TANJUNGPINANG (HAKA) – Calon Wakil Wali Kota Tanjungpinang nomor urut satu Rahma, menanggapi persoalan surat yang katanya belum diurusnya.
“Saya tetap optimis. Karena saya berpedoman pada aturan dan undang-undang yang berlaku,” ujarnya saat menggelar jumpa pers di kediamannya, Senin (30/4/2018).
Saat ditemui Rahma yang waktu itu didampingi oleh Tim Advokasi Sabar, Agung Wiradarma membeberkan dasar yang membuat pihaknya, tetap optimis jika Rahma bakal terus maju dalam Pilwako Tanjungpinang tahun 2018 ini.
Meskipun tanpa mengantongi surat pengunduran diri dari Partai PDI Perjuangan.
Agung menyebutkan, Kemendagri melalui Dirjen Otda pada tanggal (29/1/2018) telah menerbitkan edaran dengan No 270/720/OTDA ke seluruh Pemda, yang menggelar Pilkada terkait dengan Penegasan Terkait Pilkada Serentak Tahun 2018.

### Catatan yang Diberikan
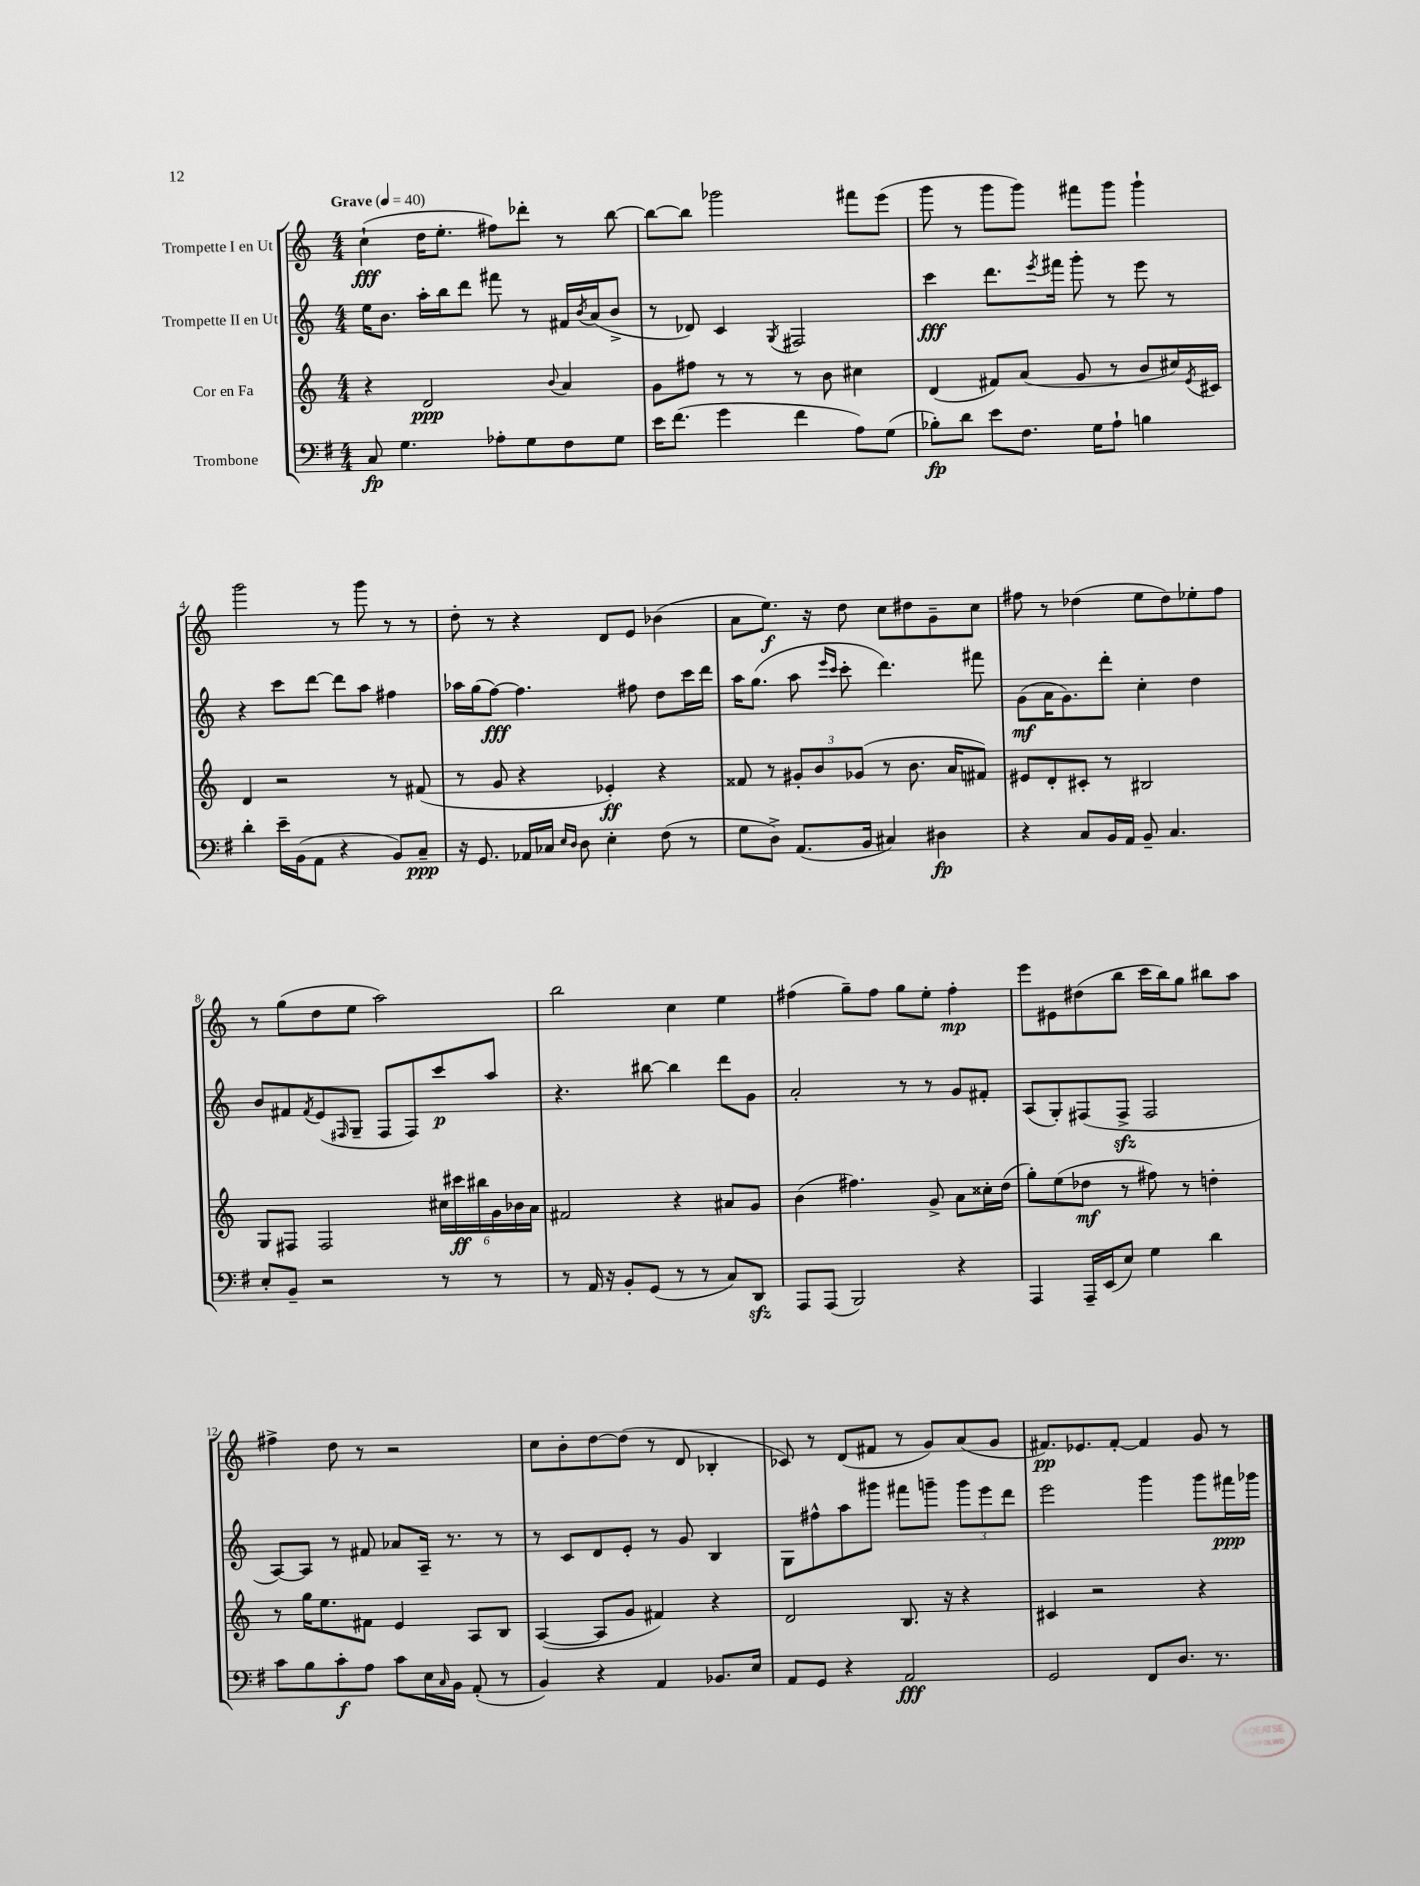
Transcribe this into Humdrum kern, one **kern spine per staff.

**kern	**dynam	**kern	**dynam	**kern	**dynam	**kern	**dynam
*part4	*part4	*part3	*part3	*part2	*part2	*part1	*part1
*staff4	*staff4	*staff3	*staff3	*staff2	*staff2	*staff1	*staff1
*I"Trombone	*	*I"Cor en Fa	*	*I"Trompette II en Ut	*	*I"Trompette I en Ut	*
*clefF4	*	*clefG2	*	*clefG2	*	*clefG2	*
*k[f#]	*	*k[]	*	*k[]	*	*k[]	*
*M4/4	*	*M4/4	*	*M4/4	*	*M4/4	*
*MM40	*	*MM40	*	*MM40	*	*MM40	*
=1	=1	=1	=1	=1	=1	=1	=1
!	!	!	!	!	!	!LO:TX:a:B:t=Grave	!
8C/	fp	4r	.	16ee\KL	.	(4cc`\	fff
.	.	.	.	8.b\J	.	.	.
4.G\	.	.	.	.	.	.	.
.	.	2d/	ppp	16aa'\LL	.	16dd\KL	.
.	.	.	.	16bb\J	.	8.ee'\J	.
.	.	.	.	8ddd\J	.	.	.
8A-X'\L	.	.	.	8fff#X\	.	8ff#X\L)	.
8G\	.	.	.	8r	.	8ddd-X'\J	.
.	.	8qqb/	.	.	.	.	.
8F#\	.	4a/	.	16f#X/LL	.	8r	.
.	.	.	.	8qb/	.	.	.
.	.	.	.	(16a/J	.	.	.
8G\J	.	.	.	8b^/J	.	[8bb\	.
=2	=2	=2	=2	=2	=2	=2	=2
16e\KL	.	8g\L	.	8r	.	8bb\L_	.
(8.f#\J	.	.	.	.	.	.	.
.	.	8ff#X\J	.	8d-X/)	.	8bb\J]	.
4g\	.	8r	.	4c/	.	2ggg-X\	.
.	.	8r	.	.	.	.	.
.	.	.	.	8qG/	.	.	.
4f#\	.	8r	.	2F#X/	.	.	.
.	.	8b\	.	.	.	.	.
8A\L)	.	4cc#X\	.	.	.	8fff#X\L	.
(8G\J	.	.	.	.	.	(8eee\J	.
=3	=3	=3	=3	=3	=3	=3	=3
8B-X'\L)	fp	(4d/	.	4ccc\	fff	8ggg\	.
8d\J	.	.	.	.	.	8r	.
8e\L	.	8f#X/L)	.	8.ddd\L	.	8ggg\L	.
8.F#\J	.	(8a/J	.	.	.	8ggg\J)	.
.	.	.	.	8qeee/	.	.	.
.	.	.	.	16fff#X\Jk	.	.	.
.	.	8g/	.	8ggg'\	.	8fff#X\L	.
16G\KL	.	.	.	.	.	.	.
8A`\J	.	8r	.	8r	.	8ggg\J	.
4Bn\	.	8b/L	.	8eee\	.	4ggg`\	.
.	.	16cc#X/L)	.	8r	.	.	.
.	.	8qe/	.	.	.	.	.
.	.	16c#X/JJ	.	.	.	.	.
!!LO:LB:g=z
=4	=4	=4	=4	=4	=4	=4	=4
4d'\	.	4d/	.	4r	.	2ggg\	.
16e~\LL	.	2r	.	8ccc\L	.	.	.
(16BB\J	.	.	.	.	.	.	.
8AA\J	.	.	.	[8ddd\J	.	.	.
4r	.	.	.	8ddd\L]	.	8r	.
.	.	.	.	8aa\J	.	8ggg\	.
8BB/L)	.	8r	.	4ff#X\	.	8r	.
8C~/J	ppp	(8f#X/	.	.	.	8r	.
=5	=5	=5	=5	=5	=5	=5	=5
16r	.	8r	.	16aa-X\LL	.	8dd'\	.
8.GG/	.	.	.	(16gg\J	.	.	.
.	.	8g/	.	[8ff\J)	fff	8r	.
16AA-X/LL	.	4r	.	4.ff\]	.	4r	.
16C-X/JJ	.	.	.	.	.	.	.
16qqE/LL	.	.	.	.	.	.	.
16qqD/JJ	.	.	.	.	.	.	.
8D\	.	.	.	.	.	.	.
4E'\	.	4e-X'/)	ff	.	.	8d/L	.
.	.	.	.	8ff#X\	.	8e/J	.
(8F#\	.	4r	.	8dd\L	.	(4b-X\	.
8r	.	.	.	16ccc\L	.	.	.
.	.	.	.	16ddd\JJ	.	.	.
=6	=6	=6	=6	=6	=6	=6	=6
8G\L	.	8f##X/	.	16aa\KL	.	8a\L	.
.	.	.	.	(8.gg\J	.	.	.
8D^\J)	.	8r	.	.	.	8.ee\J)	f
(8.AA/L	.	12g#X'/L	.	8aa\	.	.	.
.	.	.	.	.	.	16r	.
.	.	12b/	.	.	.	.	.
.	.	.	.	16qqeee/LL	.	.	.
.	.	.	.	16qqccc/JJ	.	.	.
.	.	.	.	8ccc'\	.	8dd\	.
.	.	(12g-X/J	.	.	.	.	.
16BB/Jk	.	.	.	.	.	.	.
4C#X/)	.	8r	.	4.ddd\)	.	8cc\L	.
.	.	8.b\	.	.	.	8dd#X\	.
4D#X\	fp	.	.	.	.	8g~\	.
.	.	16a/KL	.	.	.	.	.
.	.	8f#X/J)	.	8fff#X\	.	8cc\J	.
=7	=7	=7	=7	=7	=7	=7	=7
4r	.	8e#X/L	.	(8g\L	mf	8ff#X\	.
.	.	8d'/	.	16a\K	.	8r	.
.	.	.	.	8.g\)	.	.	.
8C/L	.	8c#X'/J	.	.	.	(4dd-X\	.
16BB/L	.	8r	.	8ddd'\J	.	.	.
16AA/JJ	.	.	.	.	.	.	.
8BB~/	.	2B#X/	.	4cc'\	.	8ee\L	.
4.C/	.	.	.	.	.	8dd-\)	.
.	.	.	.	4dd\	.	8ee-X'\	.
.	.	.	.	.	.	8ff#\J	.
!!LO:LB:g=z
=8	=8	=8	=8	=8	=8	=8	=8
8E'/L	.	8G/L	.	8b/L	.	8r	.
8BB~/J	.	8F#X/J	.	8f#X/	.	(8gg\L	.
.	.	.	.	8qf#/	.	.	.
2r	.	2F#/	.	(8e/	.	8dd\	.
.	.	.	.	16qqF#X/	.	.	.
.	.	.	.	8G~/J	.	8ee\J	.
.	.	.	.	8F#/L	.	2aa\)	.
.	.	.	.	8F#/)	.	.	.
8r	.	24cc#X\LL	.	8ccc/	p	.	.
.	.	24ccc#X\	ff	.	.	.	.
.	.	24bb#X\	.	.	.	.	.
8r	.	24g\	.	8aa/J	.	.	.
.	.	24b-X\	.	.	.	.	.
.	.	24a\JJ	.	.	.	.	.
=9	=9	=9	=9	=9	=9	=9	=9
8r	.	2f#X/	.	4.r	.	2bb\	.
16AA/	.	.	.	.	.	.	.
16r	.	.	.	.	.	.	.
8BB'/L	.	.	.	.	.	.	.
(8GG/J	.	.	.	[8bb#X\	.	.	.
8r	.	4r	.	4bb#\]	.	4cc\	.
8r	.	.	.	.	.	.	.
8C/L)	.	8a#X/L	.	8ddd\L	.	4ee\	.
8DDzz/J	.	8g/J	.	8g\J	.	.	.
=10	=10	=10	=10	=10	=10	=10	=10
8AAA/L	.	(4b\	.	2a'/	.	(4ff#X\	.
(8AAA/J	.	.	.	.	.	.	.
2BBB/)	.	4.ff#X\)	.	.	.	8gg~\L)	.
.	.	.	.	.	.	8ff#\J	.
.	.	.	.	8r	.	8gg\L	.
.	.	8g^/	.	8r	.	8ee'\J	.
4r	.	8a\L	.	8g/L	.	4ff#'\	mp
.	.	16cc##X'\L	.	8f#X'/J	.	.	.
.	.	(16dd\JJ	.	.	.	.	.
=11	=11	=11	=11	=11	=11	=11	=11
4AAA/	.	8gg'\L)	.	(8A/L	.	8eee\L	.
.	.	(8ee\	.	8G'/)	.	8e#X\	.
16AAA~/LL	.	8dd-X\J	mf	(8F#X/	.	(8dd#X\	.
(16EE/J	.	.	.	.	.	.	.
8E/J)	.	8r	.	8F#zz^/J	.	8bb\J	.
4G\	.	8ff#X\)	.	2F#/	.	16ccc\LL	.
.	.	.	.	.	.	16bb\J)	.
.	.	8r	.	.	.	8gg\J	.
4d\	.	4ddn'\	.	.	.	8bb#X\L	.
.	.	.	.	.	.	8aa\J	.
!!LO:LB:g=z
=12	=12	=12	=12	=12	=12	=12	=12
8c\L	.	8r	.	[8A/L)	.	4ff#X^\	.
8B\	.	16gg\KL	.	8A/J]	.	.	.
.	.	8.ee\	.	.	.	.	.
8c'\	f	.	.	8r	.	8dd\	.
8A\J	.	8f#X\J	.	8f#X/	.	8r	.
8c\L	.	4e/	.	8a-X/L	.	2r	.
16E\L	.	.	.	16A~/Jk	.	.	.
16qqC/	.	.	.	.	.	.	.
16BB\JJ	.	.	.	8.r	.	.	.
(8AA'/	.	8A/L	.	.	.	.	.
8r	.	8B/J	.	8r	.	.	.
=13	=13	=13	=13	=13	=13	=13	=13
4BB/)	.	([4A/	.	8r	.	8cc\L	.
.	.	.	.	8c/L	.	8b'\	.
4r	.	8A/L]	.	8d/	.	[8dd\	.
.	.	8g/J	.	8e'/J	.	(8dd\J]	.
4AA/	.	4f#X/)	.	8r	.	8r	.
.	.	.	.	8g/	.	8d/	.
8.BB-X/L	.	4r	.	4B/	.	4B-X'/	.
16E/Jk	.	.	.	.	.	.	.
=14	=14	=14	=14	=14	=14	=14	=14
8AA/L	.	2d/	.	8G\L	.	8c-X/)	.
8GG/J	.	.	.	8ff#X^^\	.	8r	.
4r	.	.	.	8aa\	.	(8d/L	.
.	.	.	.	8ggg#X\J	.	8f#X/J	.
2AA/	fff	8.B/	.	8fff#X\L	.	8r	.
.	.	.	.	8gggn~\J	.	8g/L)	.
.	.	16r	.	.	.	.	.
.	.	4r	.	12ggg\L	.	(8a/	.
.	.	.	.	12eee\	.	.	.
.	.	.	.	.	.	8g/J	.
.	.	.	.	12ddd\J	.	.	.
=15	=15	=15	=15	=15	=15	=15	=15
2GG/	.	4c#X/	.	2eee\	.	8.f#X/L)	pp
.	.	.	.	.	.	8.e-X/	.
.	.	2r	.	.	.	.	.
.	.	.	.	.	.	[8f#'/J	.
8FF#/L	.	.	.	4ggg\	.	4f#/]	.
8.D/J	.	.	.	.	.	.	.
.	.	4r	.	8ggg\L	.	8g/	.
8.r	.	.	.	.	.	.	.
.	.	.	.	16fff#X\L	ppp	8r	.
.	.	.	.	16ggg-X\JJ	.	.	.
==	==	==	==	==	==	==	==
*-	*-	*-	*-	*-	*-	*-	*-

### Uraian Tugas
Tulis ulang bagian berita tentang Rahma, mulai dari "TANJUNGPINANG (HAKA) –" dan terus sampai "kediamannya, Senin (30/4/2018).". Ganti "jumpa pers" dengan "konferensi pers".

### Penyelesaian Soal
TANJUNGPINANG (HAKA) – Calon Wakil Wali Kota Tanjungpinang nomor urut satu Rahma, menanggapi persoalan surat yang katanya belum diurusnya.
“Saya tetap optimis. Karena saya berpedoman pada aturan dan undang-undang yang berlaku,” ujarnya saat menggelar konferensi pers di kediamannya, Senin (30/4/2018).